Éste es el contexto de todo lo ocurrido, ésta es la base de cualquier explicación: en definitiva, se trataba de controlar un aparato complejo y tensionado en el que era difícil saber si uno acababa controlando realmente algo o era arrastrado por las tensiones y las contradicciones del momento, o ambas cosas a la vez. Si en España hubiese en este momento un clima político más sosegado, si las fuerzas políticas y los medios de comunicación no estuviesen tan pendientes del regate corto y de la presión electoral más inmediata, ésta sería la discusión que deberíamos emprender para explicar el pasado reciente y, por consiguiente, para explicar el presente. Si en vez de esto, un tema tan delicado y tan complejo, tan vital para entender nuestro tránsito a la democracia, se convierte en materia de confrontación política, en arma para destruir al Gobierno y a su presidente, en justificación de barahúndas y de fugas verbales hacia adelante, no hay solución posible al problema.
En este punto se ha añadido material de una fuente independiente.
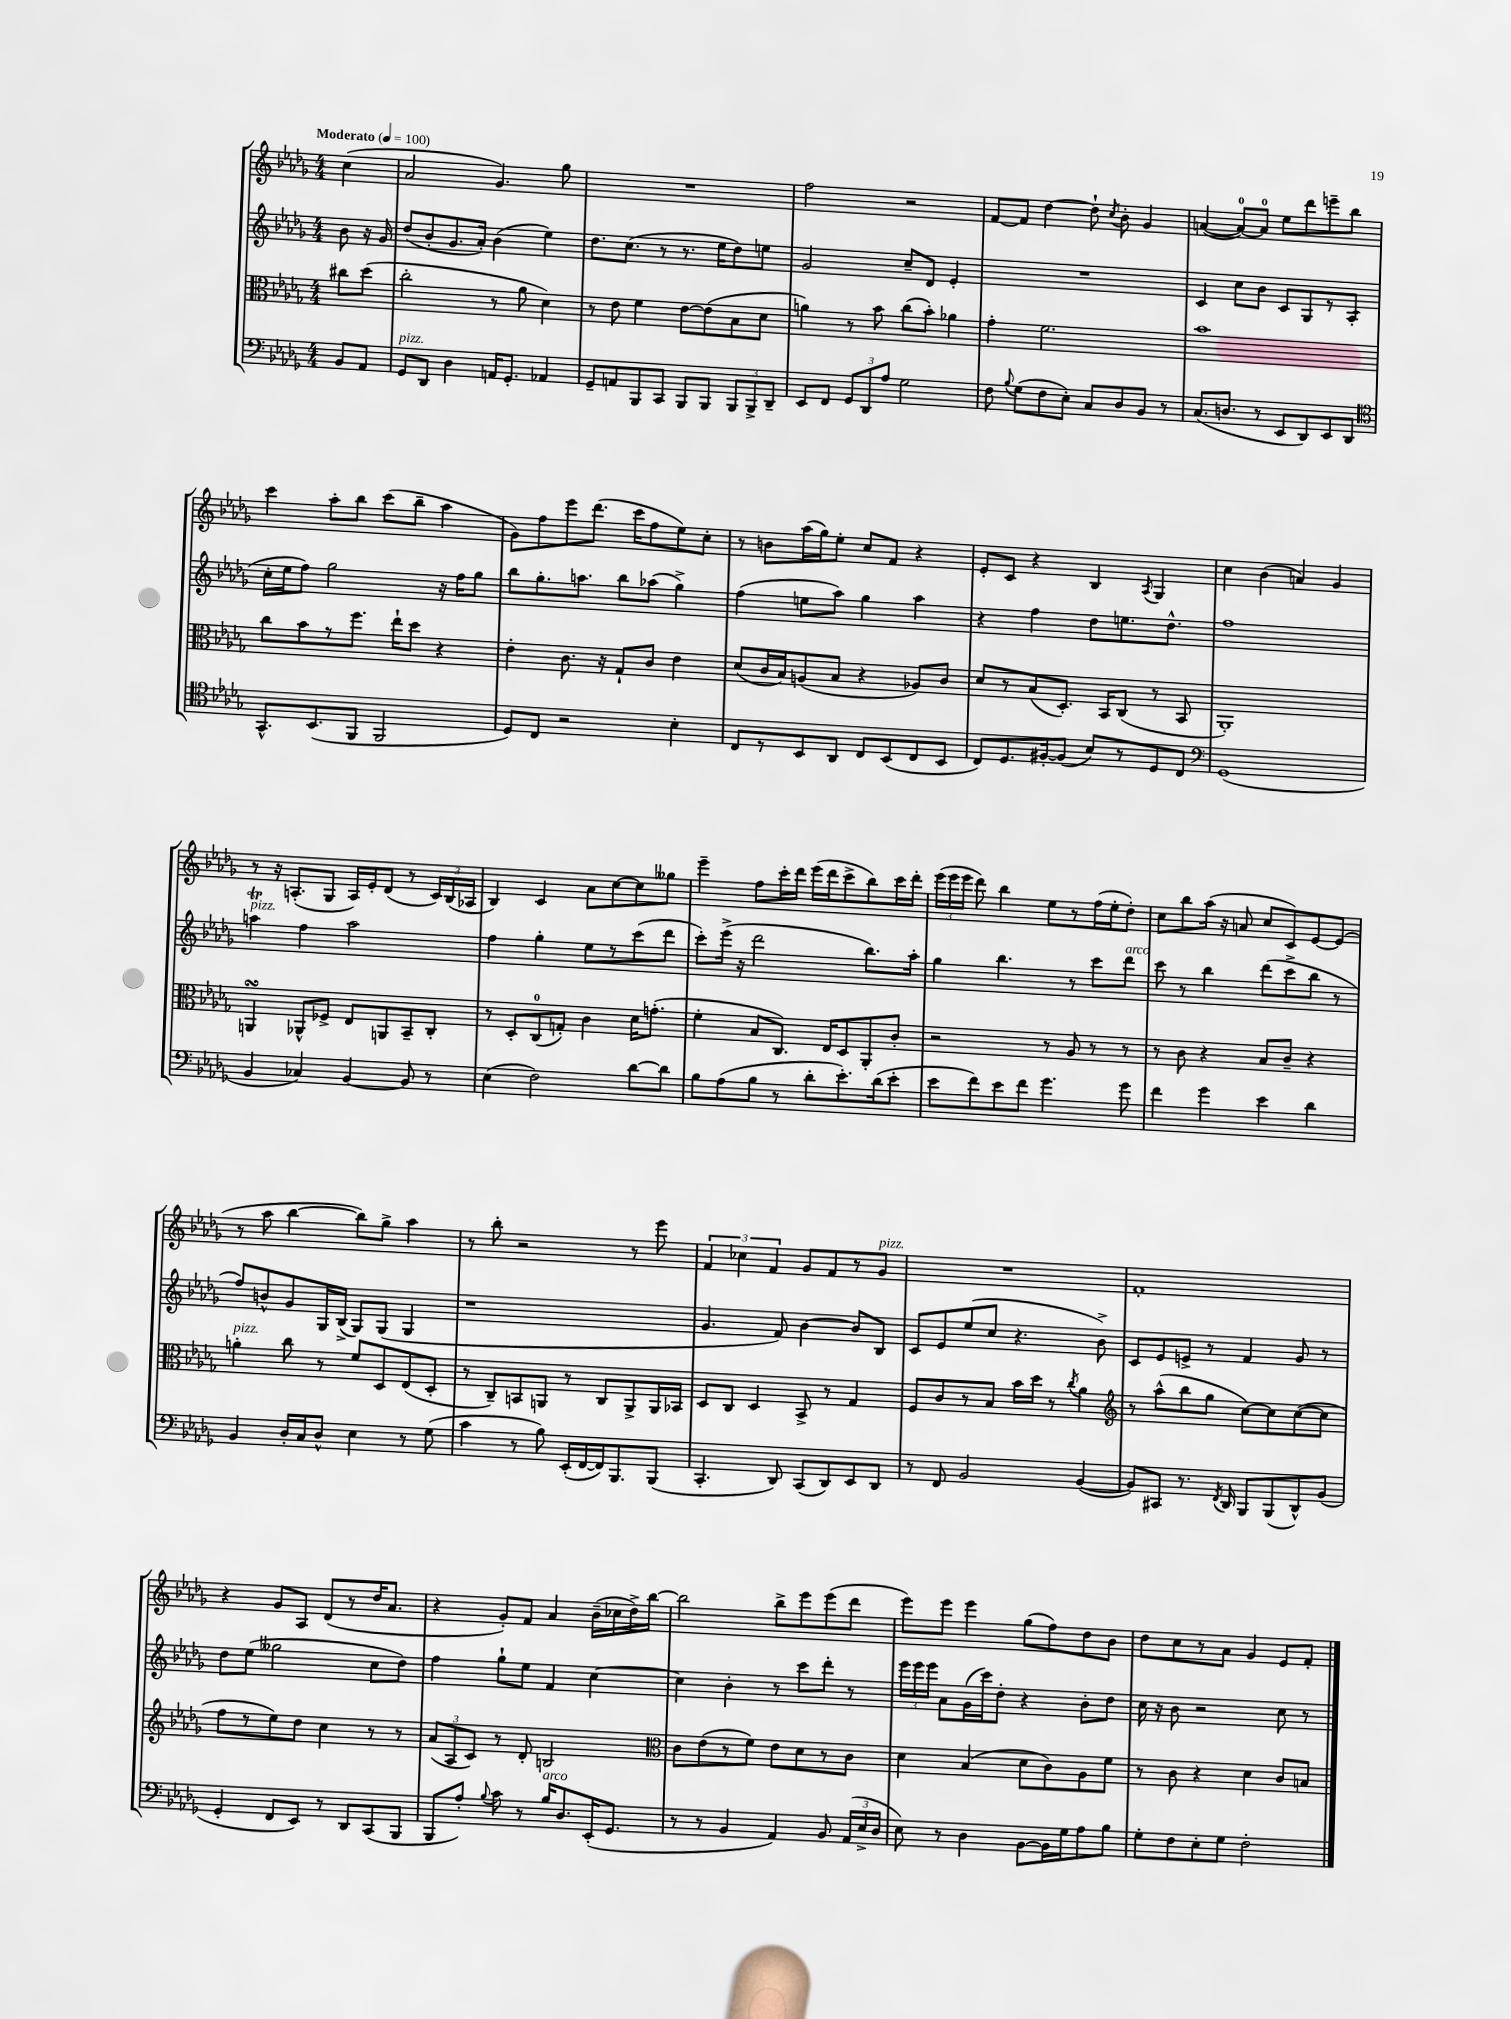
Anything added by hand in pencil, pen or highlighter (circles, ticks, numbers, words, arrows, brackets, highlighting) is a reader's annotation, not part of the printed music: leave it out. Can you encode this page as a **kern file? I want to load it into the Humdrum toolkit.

**kern	**kern	**kern	**kern
*staff4	*staff3	*staff2	*staff1
*clefF4	*clefC3	*clefG2	*clefG2
*k[b-e-a-d-g-]	*k[b-e-a-d-g-]	*k[b-e-a-d-g-]	*k[b-e-a-d-g-]
*M4/4	*M4/4	*M4/4	*M4/4
*MM100	*MM100	*MM100	*MM100
8BB-	8cc#	8b-	(4cc
8AA-	(8dd-	16r	.
.	.	16g-	.
=	=	=	=
8GG-	2cc'	(8dd-	2a-
8DD-	.	8b-'	.
4D-	.	8.g-	.
.	.	16a-')	.
16AA	8r	(4b-	4.g-)
8.GG-'	.	.	.
.	8a-	.	.
4AA-	4d-)	4ee-)	.
.	.	.	8gg-
=	=	=	=
8GG-~	8r	8.dd-	1r
8AA	8e-	.	.
.	.	(8.cc	.
8BBB-	4f	.	.
8CC	.	8r	.
8BBB-	[8e-	8.r	.
8BBB-	(8e-]	.	.
.	.	16ee-	.
12BBB-	8B-	8dd-)	.
12BBB-^	.	.	.
.	8d-	8ee	.
12DD-~	.	.	.
=	=	=	=
8EE-	4a)	2g-	2ff
8FF	.	.	.
12GG-	8r	.	.
12DD-	.	.	.
.	8b-	.	.
12A-	.	.	.
2G-	(8cc	8cc~	2r
.	8b-')	8d-	.
.	4a-	4e-'	.
=	=	=	=
8F	4g-'	1r	[8f
8qqB-	.	.	.
(8G-	.	.	8f]
8F	2.f	.	[4dd-
8E-')	.	.	.
8C	.	.	8dd-`]
.	.	.	8qcc
8D-	.	.	8b-'
8BB-	.	.	4g-
8r	.	.	.
=	=	=	=
(8.C	1b-	4c	([4a
8.D	.	.	.
.	.	8cc	8a_)
8r	.	8b-	8a]
8EE-	.	8c	8ee-
8DD-)	.	8G-	8ddd-
8EE-	.	8r	8eee~
8DD-	.	(8A-'	8bb-
=	=	=	=
*clefC4	*	*	*
8.GG-^^	8cc	16cc'	4ccc
.	.	16ee-	.
.	8b-	8ff)	.
(8.BB-	.	.	.
.	8r	2gg-	8aa-'
8FF	8.ff	.	8bb-
2FF	.	.	(8ccc
.	16ee-`	.	.
.	8dd-	.	8bb-~
.	4r	16r	4aa-
.	.	16ff	.
.	.	8gg-	.
=	=	=	=
8D-)	4e-'	8bb-	8g-)
8C	.	8.gg-'	8ff
2r	8.c	.	8eee-
.	.	8.aa	.
.	.	.	(8.ddd-
.	16r	.	.
.	8G-`	8bb-	.
.	.	.	16ccc
.	8c	(8aa-	8ff
4B-'	4e-	4gg-^)	8ee-)
.	.	.	8cc'
=	=	=	=
8C	(8d-	(4ff	8r
8r	16c	.	8b
.	16B-)	.	.
8BB-	(8A	8ee	(16aa-
.	.	.	16gg-)
8AA-	8B-	8aa-)	8ee-'
8C	4r	4gg-	8cc
(8BB-	.	.	8f
8C	8A-)	4aa-	4r
8BB-	8c	.	.
=	=	=	=
8C)	8d-	4r	8e-'
8.D-	8r	.	8c
.	(8B-	4ff	4r
[16F#'	.	.	.
(8F#]	8.D-')	.	.
8B-)	.	8dd-	4B-
.	16BB-	.	.
8r	(8C	8.ee	.
.	.	.	8qA-
8D-	8r	.	4G-
.	.	8.dd-^^	.
8C	8BB-	.	.
=	=	=	=
*clefF4	*	*	*
(1GG-	1AA-')	1ff	4cc
.	.	.	(4b-
.	.	.	4a)
.	.	.	4g-
=	=	=	=
4BB-	4AA	4aa	8r
.	.	.	16r
.	.	.	(8.A'
4C-)	8AA-^^	4ff	.
.	8F-^	.	8G-
[4BB-	8E-	2aa	16A)
.	.	.	16e-'
.	8AA	.	(8d-
8BB-]	8BB-~	.	8r
8r	8C'	.	24c)
.	.	.	(24B-
.	.	.	24A-
=	=	=	=
(4E-	8r	4ff	4B-)
.	8D-'	.	.
2F)	(8C	4gg-'	4c
.	8G')	.	.
.	4c	8ee-	8a-
.	.	8r	[8cc
[8d-	16d-	(8ccc	8cc]
.	(8.g'	.	.
8d-]	.	8ddd-	8gg--
=	=	=	=
8B-	4f'	8ccc')	4eee-~
(8A-	.	(16eee-^	.
.	.	16r	.
8B-	8B-	2ddd-	8ff
8r	8.C)	.	16ccc'
.	.	.	16ddd-
8d-'	.	.	(16eee-
.	16E-	.	16ddd-
8.e-')	8D-	.	8ccc^
.	8AA-'	8.bb-)	8bb-)
(16d-	.	.	.
8e-'	8c'	.	16ccc
.	.	16aa-'	16ddd-'
=	=	=	=
8e-	2r	4gg-	(24eee-
.	.	.	24eee-
.	.	.	24eee-
8f)	.	.	8ddd-)
8e-	.	4.bb-	4bb-
8f	.	.	.
4.g-	8r	.	8ee-
.	8A-	8r	8r
.	8r	8ccc	(16ff
.	.	.	16ee-'
8g-	8r	8ddd-	8dd-')
=	=	=	=
4f	8r	8ccc	8cc
.	8c	8r	8bb-
4g-	4r	4bb-	(16aa-
.	.	.	16r
.	.	.	8a
4e-	8B-	(8ddd-	8cc
.	8c~	8ccc^	8c)
4d-	4r	8bb-	[8e-
.	.	8r	(8e-]
=	=	=	=
4BB-	4a'	8ff)	8r
.	.	8b^^	8aa-
16D-'	8cc	8g-	[4bb-
16C	.	.	.
8D-^^	8r	16G-	.
.	.	(16B-^	.
4E-	8f	8G-)	8bb-])
.	8D-	(8G-	8gg-^
8r	(8E-	4G-	4aa-
(8G-	8D-'	.	.
=	=	=	=
4c	8r	1r	8r
.	8C~)	.	8bb-'
8r	8BB	.	2r
8B-)	8AA	.	.
(16EE-'	8r	.	.
[16FF	.	.	.
16FF])	8C	.	.
8.BBB-	.	.	.
.	8AA^	.	8r
(8BBB-	16AA	.	8eee-
.	16BB-	.	.
=	=	=	=
4.CC'	8D-	4.g-	6f
.	8C	.	.
.	.	.	6cc-
.	4D-	.	.
.	.	.	6f
8DD-)	.	8f)	.
(8CC	8BB-^	[4b-	8g-
8DD-)	8r	.	8f
8EE-	4G-	8b-]	8r
8DD-	.	8B-	8g-
=	=	=	=
8r	8F	8c	1r
8FF	8c	8e-	.
2BB-	8r	(8ee-	.
.	8B-	8cc	.
.	16b-	4.r	.
.	16dd-	.	.
.	8r	.	.
.	8qcc	.	.
([4BB-	4a-	.	.
.	.	8b-^)	.
=	=	=	=
*	*clefG2	*	*
8BB-])	8r	8c	1f'
8CC#	(8aa-^^	8e-	.
8.r	8bb-	8e^	.
.	8gg-	8r	.
8qFF	.	.	.
16DD-	.	.	.
8BBB-	[8cc)	4f	.
(8BBB-	8cc]	.	.
8DD-^^)	([8cc	8g-	.
(8BB-	8cc]	8r	.
=	=	=	=
4GG-'	8ff	8dd-	4r
.	8r	(8ee-	.
8FF	8ee-)	2gg--	8g-
8EE-)	8dd-	.	8A-
8r	4cc	.	(8d-
8DD-	.	.	8r
(8CC	8r	8cc	16dd-
.	.	.	8.a-
8BBB-	8r	8dd-)	.
=	=	=	=
8BBB-	(12a-	4ff	4r
.	12A-	.	.
8A-')	.	.	.
.	12c)	.	.
8qqB-	.	.	.
8c	8r	8gg-`	8g-')
8r	8d-'	8ee-	8f
16B-	2B	4f	4a-
8.D-	.	.	.
(16EE-'	.	[4cc	(16b-~
8.GG-	.	.	16cc-
.	.	.	16dd-^)
.	.	.	[16bb-
=	=	=	=
*	*clefC3	*	*
8r	8c	4cc]	2bb-]
8r	(8e-	.	.
4BB-	8r	4b-'	.
.	8f)	.	.
4AA-)	8e-	8r	8bb-^
.	8d-	8ccc	8eee-
8BB-	8r	8ddd-'	(8eee-
(24AA-	8c	8r	8ddd-
24E-^	.	.	.
24D-	.	.	.
=	=	=	=
8E-)	4d-	24eee-	8eee-)
.	.	24eee-	.
.	.	24eee-	.
8r	.	8a-	8eee-
4D-	(4B-	(16g-	4eee-
.	.	16ccc)	.
.	.	8dd-'	.
[8BB-	8d-	4r	(8gg-
16BB-]	8c)	.	8ff)
16G-	.	.	.
8A-	8A-	8b-'	8dd-
8B-	8f	8dd-	8b-
=	=	=	=
8G-'	8r	16cc	8dd-
.	.	16r	.
8F	8c	8b-	8cc
8E-'	4r	2r	8r
8G-	.	.	8a-
2F'	4d-	.	4g-
.	8c	8cc	8e-
.	8B	8r	8f'
==	==	==	==
*-	*-	*-	*-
Uno de los principales peligros del sistema político democrático es que una crisis de autoridad pueda degenerar en una crisis de legitimidad. Es posible que entre todos nos hayamos metido en una crisis de autoridad, pero, en todo caso, no sólo por la acción o la omisión del Gobierno, sino también por el escaso entusiasmo que genera una oposición que se presenta como alternativa sin programa ni atractivo, por la inquietud que provoca la desaforada crispación verbal de otra oposición, que se proclama de izquierda, y porque no hay más alianzas de mayoría que las actuales y éstas son, precisamente, las que la oposición política y diversos medios de comunicación se dedican a deslegitimar. En estas condiciones, un debate como el actual sobre el GAL de hace diez o doce años no sólo no permite elucidar lo que de verdad ocurrió, sino que nos sume a todos en un desconcierto en el que no parece que nadie vaya a ganar, pero sí que todos podemos perder.

Estamos en 1995 y esto cuenta. En definitiva, se trata de saber qué conclusiones queremos sacar a estas alturas de tamaña investigación sobre nuestro pasado reciente. ¿Una responsabilidad penal? ¿Una responsabilidad política con efectos retroactivos? ¿O un arma para resolver por la brava contiendas políticas actuales? Crear y desarrollar un Estado de derecho, luchar por el respeto y el goce efectivo de los derechos humanos son tareas duras y difíciles cuando se tiene detrás una historia de dictaduras tan lúgubres como las nuestras. Esta batalla está hecha de muchos momentos, se ha forjado con pasos adelante y con pasos atrás, y todos ellos cuentan en el cómputo global. Por consiguiente, el único objetivo que debemos buscar es perfeccionar y fortalecer nuestro Estado de derecho, el que hemos creado en estos años. Si para ello hay que exigir responsabilidades, exijámoslas, pero con serenidad y claridad, distinguiendo la culpabilidad del error, y no concibiéndolas como armas para eliminar hoy adversarios incómodos o destruir reputaciones personales que obstaculizan el camino de tal o cual hacia el poder. Creo que esto no está claro y que ésa es una de las razones principales de la inquietud y de la desazón de tantos ciudadanos y tantas ciudadanas.

Jordi Solé Tura es diputado por el PSC-PSOE.